E, claro, Salles é o executor, mas Bolsonaro é o chefe. É dele o compromisso de tornar a vida de quem desmata e devasta, parte de sua base de apoio, mais fácil.
O presidente conta com uma casa de veraneio em um distrito de Angra dos Reis. Foi multado por pesca irregular em uma área de proteção ambiental em 2012 e, após assumir a Presidência, o servidor do Ibama que o multou foi exonerado. Bolsonaro tem fixação por transformar a região da baía da Ilha Grande, rica em manguezais, em uma cópia do balneário mexicano de Cancún - cujo modelo é largamente criticado por seu impacto ambiental.
(A propósito, em Angra, Bolsonaro também mantinha a funcionária fantasma Wal do Açaí - que, agora, sairá candidata à vereadora sob a alcunha de Wal Bolsonaro.)
A prioridade de Salles e Bolsonaro é o turismo de massa e grandes resorts. A garantia da qualidade de vida da população local e do meio ambiente? Pergunta antipatriótica.
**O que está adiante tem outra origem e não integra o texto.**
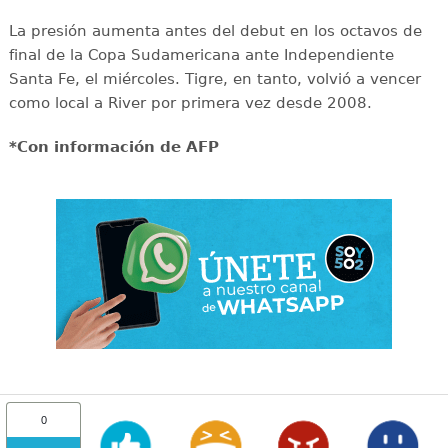
La presión aumenta antes del debut en los octavos de
final de la Copa Sudamericana ante Independiente
Santa Fe, el miércoles. Tigre, en tanto, volvió a vencer
como local a River por primera vez desde 2008.
*Con información de AFP
0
O impacto na produção de peixes e na qualidade da água? Se ficar ruim, a gente importa.
Um dos atrativos turísticos de locais onde habitavam populações antigas são seus sítios arqueológicos, alguns deles abrigando ruínas que mostram a grandiosidade da cultura que passou por lá.
O Brasil, um país relativamente novo, promove outro tipo de atrativo turístico, o de escombros ambientais. Em que é possível visitar a decadência de sua civilização enquanto ela ainda respira (com dificuldade, claro, devido às queimadas na Amazônia, no Pantanal, no Cerrado, na Mata Atlântica...), fazendo de conta que tem um futuro grandioso pela frente.
Isso tem o mesmo DNA de uma outra iniciativa do governo, a da exploração do "etnoturismo" em terras indígenas sem acertar antes com os envolvidos. A questão não foi debatida decentemente junto a lideranças, como as da Articulação dos Povos Indígenas do Brasil (Apib), mas acabou incluída no plano de combate à covid-19 nas aldeias.
Ou seja, o mesmo governo duramente criticado por permitir, através de sua inação, a morte de indígenas por covid, agora quer permitir a entrada de turistas na casa alheia. Seria irônico, se não fosse sádico. O sentimento é semelhante a ver o ministro do Meio Ambiente abrir caminho para trazer dinheiro estrangeiro para o turismo e, ao mesmo tempo, acabar com áreas de preservação.
O Conama também revogou a exigência do licenciamento ambiental para projetos de irrigação e aprovou a permissão de incineração de restos de agrotóxico em fornos para produção de cimento. Só coisa fina.
Angustia saber que a maioria dos brasileiros só terá a dimensão da agressividade do impacto dessas ações e do que foi o escárnio do seu processo de aprovação quando for tarde demais. Até lá, a boiada já passou e os vaqueiros estarão curtindo uma confortável aposentadoria. Bem longe dos escombros.